Naturally, that collaborative mindset became part of the design of the health awareness project.

“This app brings together all types of providers to offer consumers a unified, seamless experience in the palm of their hands,” says Ramsay. “We are creating an inclusive network of individuals, business owners and community leaders that share a commitment to well-being.”

The two thought long and hard about what the technology would encompass.

“This was my first foray into the technology world,” Johnson says. “In my work in health promotion, I know it’s about getting people to change their behavior to a healthier lifestyle, and I knew we needed to focus on marketing health. The thing is, in public health we traditionally miss the technology piece. I knew we needed to bring technology into our concept.”

They decided that convenience, saving money and not having to sort through a lot to find options were the key elements. They enlisted help from a PR firm to come up with the name vimcity – vim as in “vim and vigor” and city to indicate it’s local – and they hired a local tech developer to create a mobile app for them.

“For a lot of people, their cell phones are their social lives,” Johnson says, “so this was a way to get people where they are.”

Considering the plethora of apps – 2.8 million for Android and 2.2 million for iOS, according to Statista – they would need to find a way to stand out.

“There are a lot of apps out there focused on some type of behavior, and most are focused on one aspect of wellness, like nutrition or exercise,” Johnson says. “We wanted to move beyond the silos of wellness and focus on the whole picture of health and the community.”

The model they settled on was engagement – finding a way to engage all the stakeholders – and the app includes several elements related to behavioral change theory, including education, incentives, gamification and social connections.

“We’ve sorted out the things that matter to people, the things they look to when they’re engaging,” she says. “That’s where outcomes happen.”

The vimcity features include:

• Searching for fitness classes by time, current location or instructor and exploring new restaurants, retailers, studios, etc.

• Saving money and earning points by prioritizing healthy choices and being rewarded with cash savings.

• Staying motivated by inviting friends to class and sharing goals and progress.

• Lifestyle tracking with no check-ins required. Instead, the app will automatically sync a fitness wearable or use a smart phone built-in step tracker.

An additional pillar of the program is volunteerism, which Johnson says is healthy for both the community and the individual.

“We tend to become involved in our own problems,” she says, “but when you start to do things for others, it puts things in perspective and can be a great stress reliever.”

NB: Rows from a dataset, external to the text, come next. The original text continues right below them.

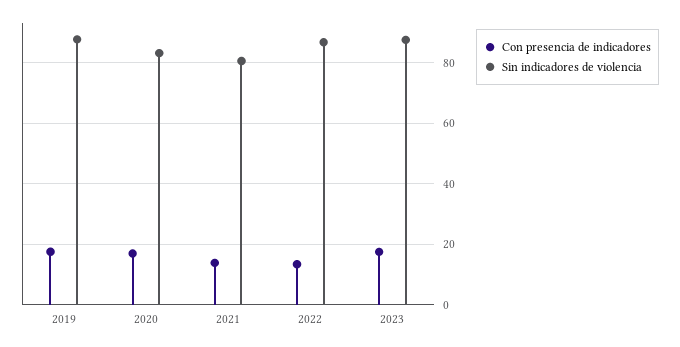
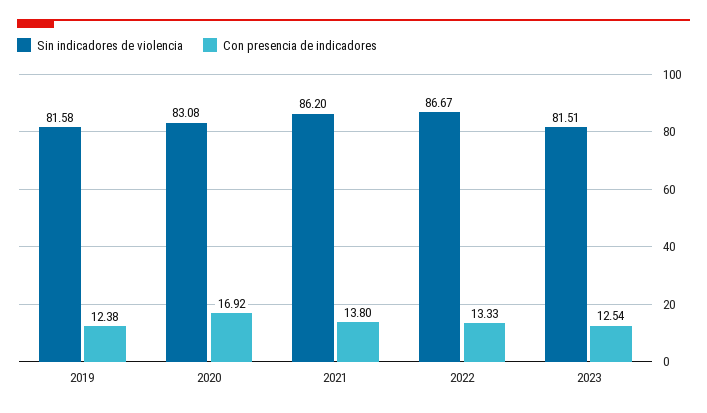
Con presencia de indicadores, 2019: 18 -> 12.38
Sin indicadores de violencia, 2019: 88 -> 81.58
Sin indicadores de violencia, 2021: 80 -> 86.2
Con presencia de indicadores, 2023: 18 -> 12.54
Sin indicadores de violencia, 2023: 88 -> 81.51

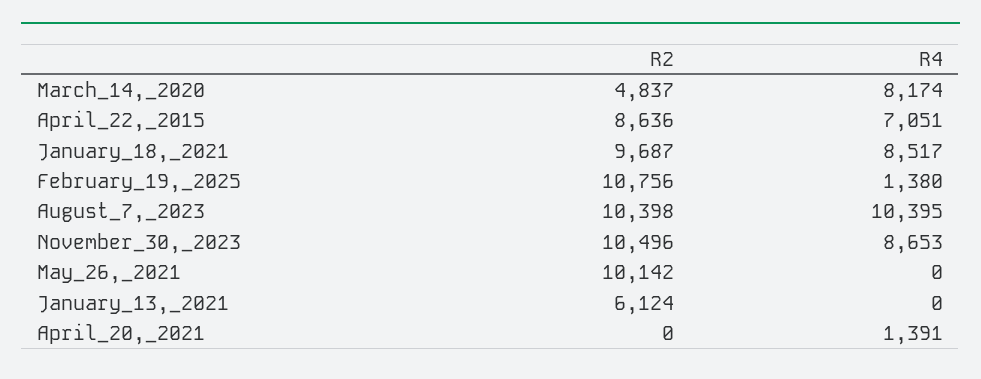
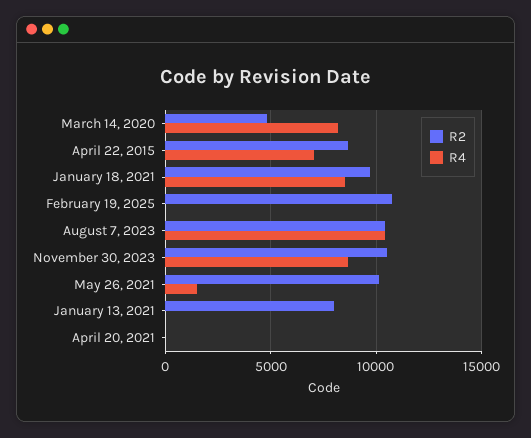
R4, February_19,_2025: 1380 -> 0
R4, May_26,_2021: 0 -> 1500
R2, January_13,_2021: 6124 -> 8000
R4, April_20,_2021: 1391 -> 0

The user can earn credits through outreach programs on the app. Businesses can incorporate the program into their corporate wellness programs by purchasing memberships for their employees.

Johnson and Ramsay have prequalified everything on the app. Along with fitness and store information, the app is loaded with community resources, including parks, community gardens, trails and other amenities in the area.

Although vimcity is still in beta testing in the Charleston area, it will eventually expand to other cities.

“That’s always been the plan,” says Johnson. “We built this with the intention of making it available anywhere.”

Among the immediate plans are reaching out and setting the stage in Hilton Head, Charlotte, Greenville, and Nashville.

“We’ll start here and make sure it has everything it needs before we expand,” she says. “Then it’ll need a ‘champion’ in each city to guide it. Beyond that, the technology will take care of itself.”